§ **Directions**
Could you arrange the stretch of the entries from the line containing "[参考](https://w" through the line containing "## Assigning a screen to a role" as a JSON list of strings, with one string per line and blank lines omitted? Leave the pictures out of your answer.

§ **Exercise data**
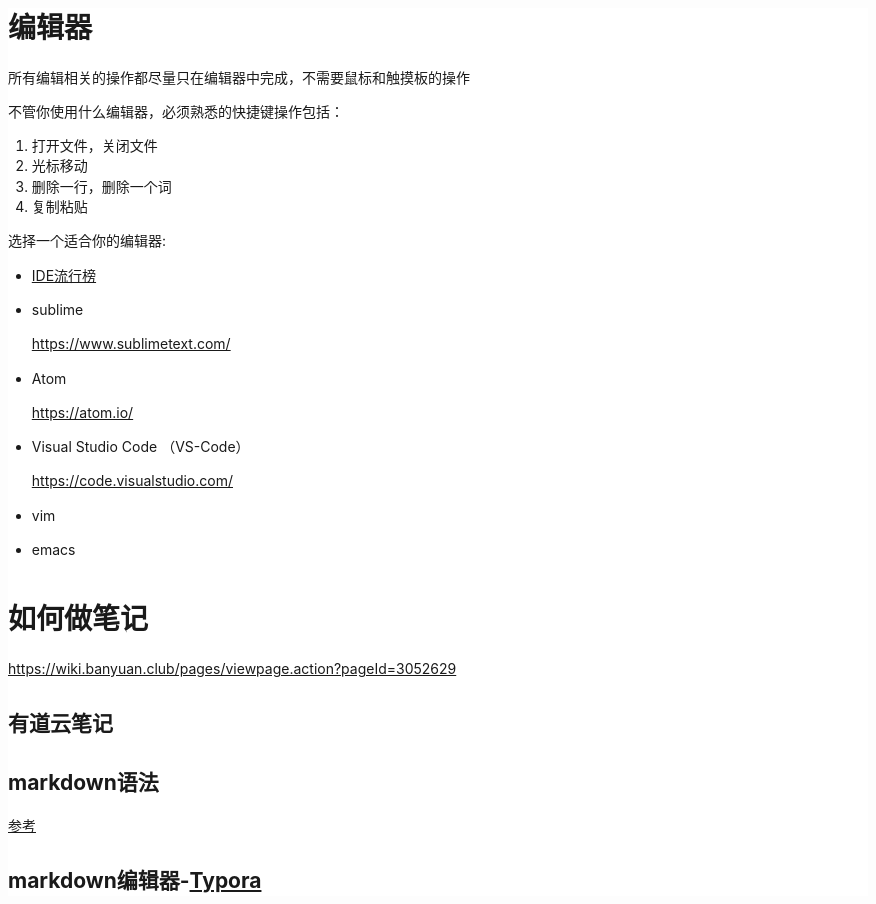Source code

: 
<a id="org47fd3bc"></a>

# 编辑器

所有编辑相关的操作都尽量只在编辑器中完成，不需要鼠标和触摸板的操作

不管你使用什么编辑器，必须熟悉的快捷键操作包括：

1.  打开文件，关闭文件
2.  光标移动
3.  删除一行，删除一个词
4.  复制粘贴

选择一个适合你的编辑器:

-   [IDE流行榜](https://pypl.github.io/IDE.html)

-   sublime
    
    <https://www.sublimetext.com/>

-   Atom
    
    <https://atom.io/>

-   Visual Studio Code （VS-Code）
    
    <https://code.visualstudio.com/>

-   vim
-   emacs


<a id="orgbc4d7b6"></a>

# 如何做笔记

<https://wiki.banyuan.club/pages/viewpage.action?pageId=3052629>


<a id="orgfaa179c"></a>

## 有道云笔记


<a id="org4dbfecf"></a>

## markdown语法

[参考](https://wizardforcel.gitbooks.io/markdown-simple-world/2.html)


<a id="org78c3fb5"></a>

## markdown编辑器-[Typora](https://typora.io/)

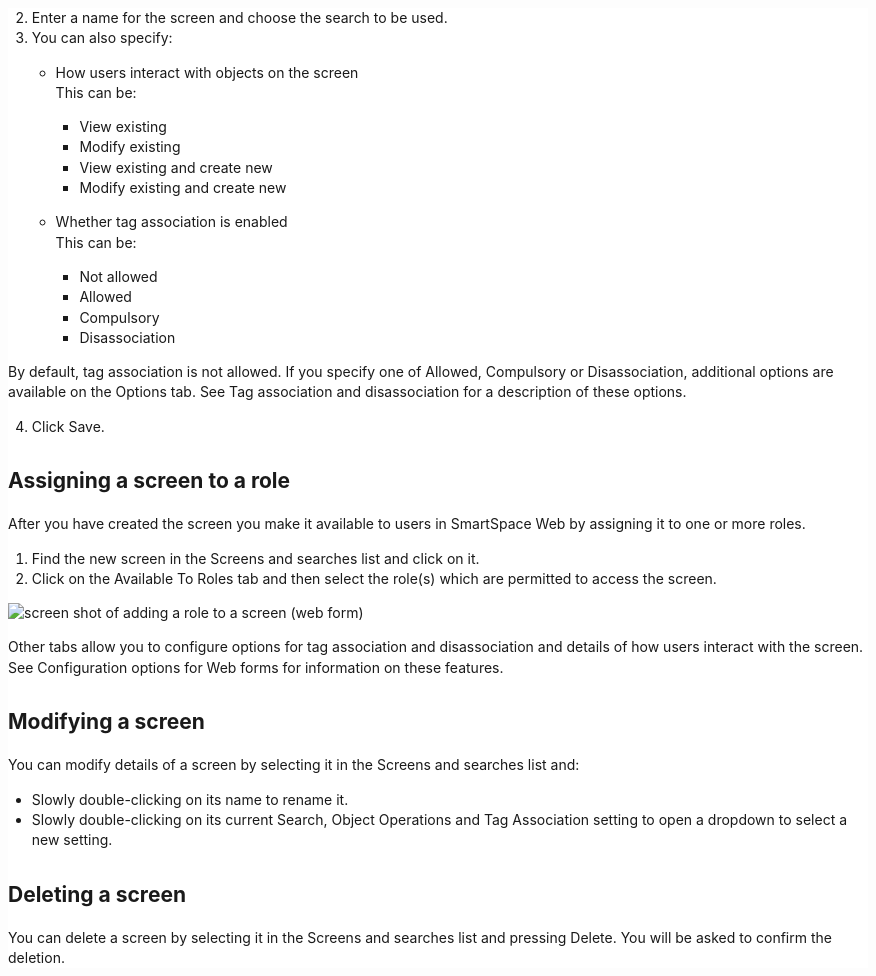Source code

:   2. Enter a name for the screen and choose the search to be used.
  3. You can also specify:
     * How users interact with objects on the screen   
This can be:

       * View existing
       * Modify existing
       * View existing and create new
       * Modify existing and create new
     * Whether tag association is enabled  
This can be:

       * Not allowed
       * Allowed 
       * Compulsory
       * Disassociation  

By default, tag association is not allowed. If you specify one of Allowed,
Compulsory or Disassociation, additional options are available on the Options
tab. See Tag association and disassociation for a description of these
options.

  4. Click Save.

## Assigning a screen to a role

After you have created the screen you make it available to users in SmartSpace
Web by assigning it to one or more roles.

  1. Find the new screen in the Screens and searches list and click on it.
  2. Click on the Available To Roles tab and then select the role(s) which are permitted to access the screen.

![screen shot of adding a role to a screen \(web
form\)](../../../images/3_5-web-form-roles.png)

Other tabs allow you to configure options for tag association and
disassociation and details of how users interact with the screen. See
Configuration options for Web forms for information on these features.

## Modifying a screen

You can modify details of a screen by selecting it in the Screens and searches
list and:

  * Slowly double-clicking on its name to rename it.
  * Slowly double-clicking on its current Search, Object Operations and Tag Association setting to open a dropdown to select a new setting.

## Deleting a screen

You can delete a screen by selecting it in the Screens and searches list and
pressing Delete. You will be asked to confirm the deletion.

§ **Result below**
[
  "[参考](https://wizardforcel.gitbooks.io/markdown-simple-world/2.html)",
  "<a id=\"org78c3fb5\"></a>",
  "## markdown编辑器-[Typora](https://typora.io/)",
  "Source code",
  ":   2. Enter a name for the screen and choose the search to be used.",
  "  3. You can also specify:",
  "     * How users interact with objects on the screen   ",
  "This can be:",
  "       * View existing",
  "       * Modify existing",
  "       * View existing and create new",
  "       * Modify existing and create new",
  "     * Whether tag association is enabled  ",
  "This can be:",
  "       * Not allowed",
  "       * Allowed ",
  "       * Compulsory",
  "       * Disassociation  ",
  "By default, tag association is not allowed. If you specify one of Allowed,",
  "Compulsory or Disassociation, additional options are available on the Options",
  "tab. See Tag association and disassociation for a description of these",
  "options.",
  "  4. Click Save.",
  "## Assigning a screen to a role"
]